WORK ITEM - Return, word for word, the lines of the listing below from the one with "X145261000Y-53728800D03*" through the one with "X122951411Y-96451671D03*", and no other lines.
[DATA PROVIDED Boundary: Start]
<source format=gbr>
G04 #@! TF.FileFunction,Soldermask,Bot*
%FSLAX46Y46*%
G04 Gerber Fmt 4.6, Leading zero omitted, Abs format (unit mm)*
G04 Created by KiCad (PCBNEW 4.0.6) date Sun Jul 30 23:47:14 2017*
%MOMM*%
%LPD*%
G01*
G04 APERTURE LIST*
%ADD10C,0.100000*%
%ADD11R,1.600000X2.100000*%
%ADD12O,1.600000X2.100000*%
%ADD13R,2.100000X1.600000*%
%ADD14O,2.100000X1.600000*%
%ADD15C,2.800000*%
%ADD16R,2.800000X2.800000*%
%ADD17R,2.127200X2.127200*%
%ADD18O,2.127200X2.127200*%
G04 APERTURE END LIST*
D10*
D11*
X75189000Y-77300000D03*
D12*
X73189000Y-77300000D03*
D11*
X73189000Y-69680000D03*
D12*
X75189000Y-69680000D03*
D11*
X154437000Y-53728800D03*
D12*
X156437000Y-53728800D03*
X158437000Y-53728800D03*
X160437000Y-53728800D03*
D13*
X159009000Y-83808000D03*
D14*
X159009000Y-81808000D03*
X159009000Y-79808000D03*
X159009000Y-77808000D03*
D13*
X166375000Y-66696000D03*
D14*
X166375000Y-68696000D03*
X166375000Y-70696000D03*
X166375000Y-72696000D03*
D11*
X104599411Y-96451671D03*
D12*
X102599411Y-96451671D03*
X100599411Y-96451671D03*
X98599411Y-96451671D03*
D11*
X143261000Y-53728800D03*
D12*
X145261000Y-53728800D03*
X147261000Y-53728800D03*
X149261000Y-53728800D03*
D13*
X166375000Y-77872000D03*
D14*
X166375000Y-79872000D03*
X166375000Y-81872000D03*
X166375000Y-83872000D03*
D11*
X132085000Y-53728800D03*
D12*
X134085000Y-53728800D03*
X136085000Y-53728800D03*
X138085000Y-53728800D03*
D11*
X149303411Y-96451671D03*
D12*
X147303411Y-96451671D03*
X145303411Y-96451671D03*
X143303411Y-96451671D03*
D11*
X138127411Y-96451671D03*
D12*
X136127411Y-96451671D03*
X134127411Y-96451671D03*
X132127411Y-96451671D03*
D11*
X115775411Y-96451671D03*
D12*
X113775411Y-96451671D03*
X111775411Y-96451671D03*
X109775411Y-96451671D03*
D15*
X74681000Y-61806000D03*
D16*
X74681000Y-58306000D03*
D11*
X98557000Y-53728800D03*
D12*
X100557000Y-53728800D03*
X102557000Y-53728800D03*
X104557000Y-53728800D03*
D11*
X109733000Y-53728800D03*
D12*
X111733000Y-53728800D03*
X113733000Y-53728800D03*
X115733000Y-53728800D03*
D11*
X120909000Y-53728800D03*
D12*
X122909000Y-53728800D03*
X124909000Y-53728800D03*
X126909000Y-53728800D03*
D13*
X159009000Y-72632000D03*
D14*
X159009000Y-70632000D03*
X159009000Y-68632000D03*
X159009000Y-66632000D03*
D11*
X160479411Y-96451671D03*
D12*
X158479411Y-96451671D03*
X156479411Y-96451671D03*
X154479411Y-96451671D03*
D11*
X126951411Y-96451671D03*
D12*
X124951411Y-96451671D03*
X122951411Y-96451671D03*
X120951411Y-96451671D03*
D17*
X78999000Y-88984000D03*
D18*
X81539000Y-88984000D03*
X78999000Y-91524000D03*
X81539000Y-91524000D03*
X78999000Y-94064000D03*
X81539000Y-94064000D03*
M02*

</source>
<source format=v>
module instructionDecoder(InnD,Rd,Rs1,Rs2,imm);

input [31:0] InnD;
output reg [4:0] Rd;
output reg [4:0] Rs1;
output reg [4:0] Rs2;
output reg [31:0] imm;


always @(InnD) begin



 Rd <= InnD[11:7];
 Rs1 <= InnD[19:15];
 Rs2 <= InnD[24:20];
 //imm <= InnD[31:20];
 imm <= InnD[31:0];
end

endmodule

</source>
[DATA PROVIDED Boundary: End]
[DATA PROVIDED Boundary: Start]
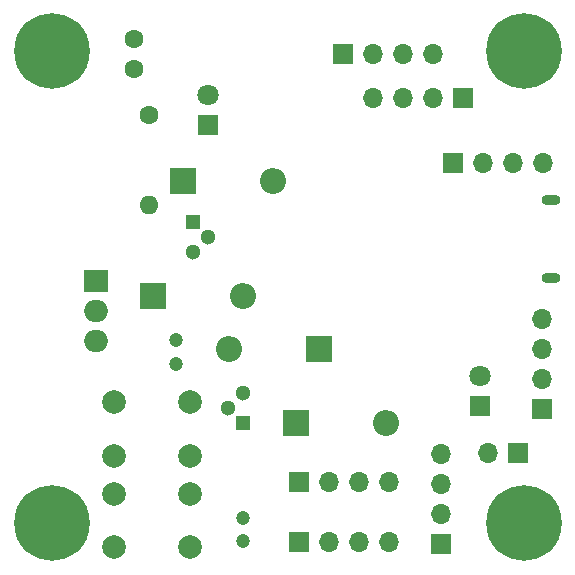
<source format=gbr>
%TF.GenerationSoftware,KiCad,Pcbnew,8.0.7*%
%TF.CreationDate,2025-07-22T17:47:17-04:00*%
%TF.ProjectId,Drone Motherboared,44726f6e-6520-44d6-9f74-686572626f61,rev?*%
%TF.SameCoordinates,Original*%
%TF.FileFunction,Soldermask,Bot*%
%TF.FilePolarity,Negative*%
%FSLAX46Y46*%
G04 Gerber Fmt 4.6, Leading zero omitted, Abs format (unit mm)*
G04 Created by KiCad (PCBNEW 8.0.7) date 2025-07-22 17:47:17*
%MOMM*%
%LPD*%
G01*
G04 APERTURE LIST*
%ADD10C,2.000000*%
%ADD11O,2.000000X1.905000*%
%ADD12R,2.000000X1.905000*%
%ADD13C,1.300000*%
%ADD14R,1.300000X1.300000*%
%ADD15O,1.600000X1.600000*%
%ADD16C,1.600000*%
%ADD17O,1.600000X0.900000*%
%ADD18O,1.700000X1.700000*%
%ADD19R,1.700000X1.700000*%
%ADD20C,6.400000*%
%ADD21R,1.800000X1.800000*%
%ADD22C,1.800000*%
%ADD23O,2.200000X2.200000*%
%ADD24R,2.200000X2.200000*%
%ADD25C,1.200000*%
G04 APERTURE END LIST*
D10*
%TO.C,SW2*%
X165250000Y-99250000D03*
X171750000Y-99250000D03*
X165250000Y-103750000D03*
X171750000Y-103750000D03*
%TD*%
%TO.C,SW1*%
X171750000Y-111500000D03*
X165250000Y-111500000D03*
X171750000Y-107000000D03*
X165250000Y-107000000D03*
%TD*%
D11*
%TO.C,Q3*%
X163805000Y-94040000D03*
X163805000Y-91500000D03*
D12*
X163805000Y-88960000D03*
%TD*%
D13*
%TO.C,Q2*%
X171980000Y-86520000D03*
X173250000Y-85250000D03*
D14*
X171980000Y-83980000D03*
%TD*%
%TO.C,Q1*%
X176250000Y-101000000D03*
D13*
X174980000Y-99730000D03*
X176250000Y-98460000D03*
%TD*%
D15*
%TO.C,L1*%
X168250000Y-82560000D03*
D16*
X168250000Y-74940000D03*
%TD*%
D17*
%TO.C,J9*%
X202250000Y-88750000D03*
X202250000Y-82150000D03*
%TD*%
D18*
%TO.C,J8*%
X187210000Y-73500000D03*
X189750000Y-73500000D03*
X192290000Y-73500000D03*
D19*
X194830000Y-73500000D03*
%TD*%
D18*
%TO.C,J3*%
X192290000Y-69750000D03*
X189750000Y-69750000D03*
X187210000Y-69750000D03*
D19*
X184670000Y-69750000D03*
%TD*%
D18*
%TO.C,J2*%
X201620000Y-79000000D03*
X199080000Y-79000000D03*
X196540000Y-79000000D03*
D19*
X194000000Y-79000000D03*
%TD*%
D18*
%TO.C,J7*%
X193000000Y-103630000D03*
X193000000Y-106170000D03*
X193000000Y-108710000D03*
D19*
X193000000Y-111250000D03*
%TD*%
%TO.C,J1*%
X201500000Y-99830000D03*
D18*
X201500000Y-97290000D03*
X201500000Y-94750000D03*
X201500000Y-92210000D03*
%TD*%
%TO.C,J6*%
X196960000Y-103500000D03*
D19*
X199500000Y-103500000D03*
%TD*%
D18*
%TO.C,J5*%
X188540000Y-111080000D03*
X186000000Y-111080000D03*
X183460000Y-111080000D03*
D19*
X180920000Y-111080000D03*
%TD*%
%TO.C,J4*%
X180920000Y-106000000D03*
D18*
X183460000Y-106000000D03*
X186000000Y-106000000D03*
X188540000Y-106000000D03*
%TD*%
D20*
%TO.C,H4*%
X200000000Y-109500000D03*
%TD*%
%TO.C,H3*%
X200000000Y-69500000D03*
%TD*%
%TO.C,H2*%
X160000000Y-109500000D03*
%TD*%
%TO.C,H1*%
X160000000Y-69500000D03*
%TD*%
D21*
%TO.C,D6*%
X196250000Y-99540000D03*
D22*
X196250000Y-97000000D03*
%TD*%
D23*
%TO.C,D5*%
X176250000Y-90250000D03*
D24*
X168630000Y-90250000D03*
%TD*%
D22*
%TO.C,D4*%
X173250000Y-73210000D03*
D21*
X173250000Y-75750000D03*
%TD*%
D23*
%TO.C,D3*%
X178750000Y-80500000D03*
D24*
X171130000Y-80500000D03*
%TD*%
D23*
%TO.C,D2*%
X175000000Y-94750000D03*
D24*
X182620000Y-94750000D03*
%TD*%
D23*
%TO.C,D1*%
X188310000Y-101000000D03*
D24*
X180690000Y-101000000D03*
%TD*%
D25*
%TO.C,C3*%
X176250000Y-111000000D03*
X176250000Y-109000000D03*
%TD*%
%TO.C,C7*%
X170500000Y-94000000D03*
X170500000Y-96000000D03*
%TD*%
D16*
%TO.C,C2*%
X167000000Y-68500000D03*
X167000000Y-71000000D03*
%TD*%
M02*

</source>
[DATA PROVIDED Boundary: End]
[DATA PROVIDED Boundary: Start]
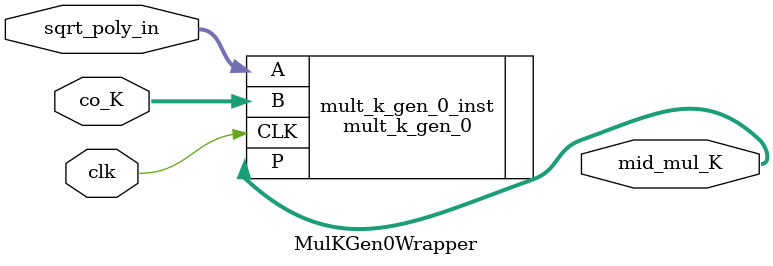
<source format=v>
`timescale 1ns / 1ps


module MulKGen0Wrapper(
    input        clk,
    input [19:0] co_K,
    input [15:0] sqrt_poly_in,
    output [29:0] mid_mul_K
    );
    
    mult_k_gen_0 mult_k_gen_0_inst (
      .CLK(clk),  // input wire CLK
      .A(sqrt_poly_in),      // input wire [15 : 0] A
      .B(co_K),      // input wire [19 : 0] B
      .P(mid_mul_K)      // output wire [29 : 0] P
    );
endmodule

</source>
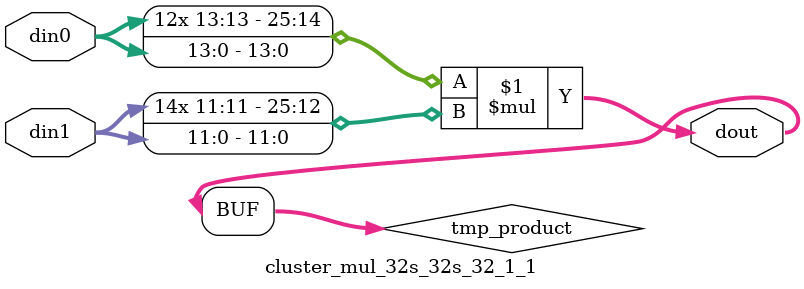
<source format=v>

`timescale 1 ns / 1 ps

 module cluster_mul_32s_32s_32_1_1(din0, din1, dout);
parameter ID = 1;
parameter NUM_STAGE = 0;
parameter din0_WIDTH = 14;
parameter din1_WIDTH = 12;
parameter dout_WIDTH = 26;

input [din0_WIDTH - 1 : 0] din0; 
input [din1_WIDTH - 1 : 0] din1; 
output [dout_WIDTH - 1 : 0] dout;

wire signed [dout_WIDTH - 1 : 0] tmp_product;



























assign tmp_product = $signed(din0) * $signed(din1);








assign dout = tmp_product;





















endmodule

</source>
[DATA PROVIDED Boundary: End]
YOUR SOLUTION -
X145261000Y-53728800D03*
X147261000Y-53728800D03*
X149261000Y-53728800D03*
D13*
X166375000Y-77872000D03*
D14*
X166375000Y-79872000D03*
X166375000Y-81872000D03*
X166375000Y-83872000D03*
D11*
X132085000Y-53728800D03*
D12*
X134085000Y-53728800D03*
X136085000Y-53728800D03*
X138085000Y-53728800D03*
D11*
X149303411Y-96451671D03*
D12*
X147303411Y-96451671D03*
X145303411Y-96451671D03*
X143303411Y-96451671D03*
D11*
X138127411Y-96451671D03*
D12*
X136127411Y-96451671D03*
X134127411Y-96451671D03*
X132127411Y-96451671D03*
D11*
X115775411Y-96451671D03*
D12*
X113775411Y-96451671D03*
X111775411Y-96451671D03*
X109775411Y-96451671D03*
D15*
X74681000Y-61806000D03*
D16*
X74681000Y-58306000D03*
D11*
X98557000Y-53728800D03*
D12*
X100557000Y-53728800D03*
X102557000Y-53728800D03*
X104557000Y-53728800D03*
D11*
X109733000Y-53728800D03*
D12*
X111733000Y-53728800D03*
X113733000Y-53728800D03*
X115733000Y-53728800D03*
D11*
X120909000Y-53728800D03*
D12*
X122909000Y-53728800D03*
X124909000Y-53728800D03*
X126909000Y-53728800D03*
D13*
X159009000Y-72632000D03*
D14*
X159009000Y-70632000D03*
X159009000Y-68632000D03*
X159009000Y-66632000D03*
D11*
X160479411Y-96451671D03*
D12*
X158479411Y-96451671D03*
X156479411Y-96451671D03*
X154479411Y-96451671D03*
D11*
X126951411Y-96451671D03*
D12*
X124951411Y-96451671D03*
X122951411Y-96451671D03*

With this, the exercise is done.